I. La qualification d’une activité commerciale exercée de manière occulte

A. La reconnaissance de l’absence de régularisation déclarative

La Cour administrative d’appel de Nantes confirme l’application du délai de reprise décennal en raison du caractère non déclaré des prestations d’accueil effectuées par les contribuables. Les juges rappellent que « son activité est réputée occulte s’il n’est pas en mesure d’établir qu’il a commis une erreur » justifiant son absence d’obligations. Les requérants n’ont procédé à aucune immatriculation auprès d’un centre de formalités des entreprises ni déclaré les revenus issus de cette activité d’hébergement habituelle. L’erreur invoquée par les époux n’est pas établie car les documents administratifs produits sont antérieurs de plus de dix ans à la période litigieuse. La circonstance que plusieurs administrations étaient informées de l’exercice de leur activité ne suffit pas à décharger les contribuables de leurs obligations déclaratives fiscales. L’administration pouvait donc légalement mettre en œuvre une procédure d’évaluation d’office sans mise en demeure préalable pour l’ensemble de la période contrôlée.

B. L’identification d’une prestation de services de nature commerciale

La juridiction administrative définit l’accueil de personnes au domicile de manière habituelle et onéreuse comme une activité de services revêtant par nature un caractère commercial. La décision précise que « l’accueil de personnes à la demande des établissements hospitaliers ou des organismes de tutelle » génère des émoluments imposables dans la catégorie des bénéfices. Les juges rejettent l’argument fondé sur le caractère prétendument désintéressé de l’activité en raison de la perception régulière de rémunérations fixées par les organismes. L’absence de négociation des tarifs ou le contrôle exercé par les institutions de placement ne modifient pas la nature intrinsèque des prestations de services fournies. Les contribuables n’apportent pas la preuve d’un lien de subordination qui permettrait de qualifier ces revenus de traitements et salaires au sens du code. Cette qualification commerciale justifie l’assujettissement aux impôts commerciaux, mais nécessite une étude précise des modalités d’application de la taxe sur la valeur ajoutée.

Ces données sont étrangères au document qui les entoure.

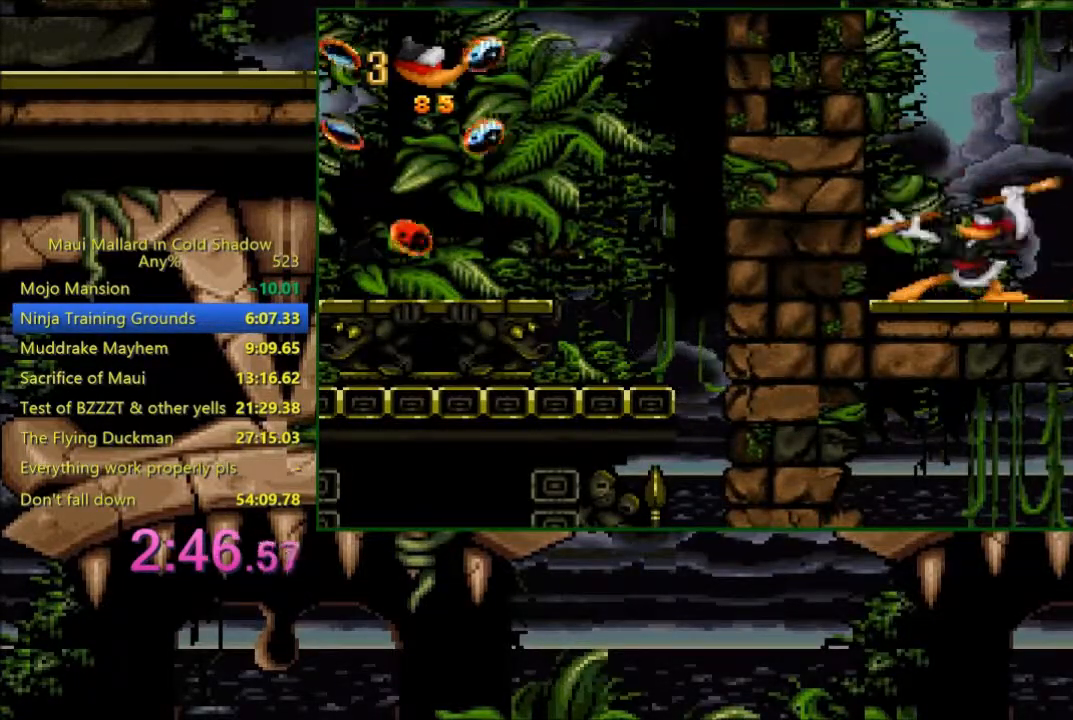
{"dt_ms": 500, "buttons": [], "events": []}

II. L’application d’un régime de taxe sur la valeur ajoutée tempéré

A. L’assujettissement fondé sur l’indépendance des accueillants

L’arrêt souligne que les prestations de services effectuées à titre onéreux par un assujetti agissant de manière indépendante entrent dans le champ d’application de la taxe. Les juges estiment que les accueillants ne se trouvaient pas dans un lien de subordination juridique à l’égard de l’organisme départemental malgré les contrôles subis. La Cour de Nantes relève qu’ils « demeuraient néanmoins libres d’organiser leur activité d’accueil et d’hébergement » et pouvaient notamment refuser le placement des personnes qui leur étaient proposées. Cette liberté d’organisation exclut la qualification de salarié ou de travailleur à domicile dont les gains seraient alors considérés comme des revenus salariaux exonérés. L’absence d’agrément en qualité d’accueillant familial empêche également les requérants de se prévaloir du régime fiscal dérogatoire attaché à ce statut spécifique de droit social. Les contribuables sont donc considérés comme des prestataires de services agissant pour leur propre compte et soumis aux obligations de droit commun des assujettis.

B. La reconnaissance du droit au bénéfice du taux réduit

Le juge d’appel réforme partiellement le jugement de première instance en accordant l’application du taux réduit de taxe sur la valeur ajoutée aux prestations de logement. La Cour considère que les contribuables exerçaient une activité commerciale de prestation d’hébergement avec pension, assimilable aux services proposés par les établissements d’hébergement à caractère hôtelier. Les requérants obtiennent la décharge des rappels « correspondant au différentiel entre le taux normal appliqué par l’administration et le taux réduit de 5,5% ». Ce taux réduit s’applique dès lors que les prestations incluent la fourniture du logement et de la nourriture dans des conditions similaires aux maisons de retraite. La décision reconnaît que l’absence de concurrence directe avec des établissements hôteliers professionnels ne fait pas obstacle à l’application de cette disposition du code général. Le surplus des conclusions est toutefois rejeté car les pénalités pour activité occulte restent légalement justifiées par l’absence persistante de toute déclaration d’activité.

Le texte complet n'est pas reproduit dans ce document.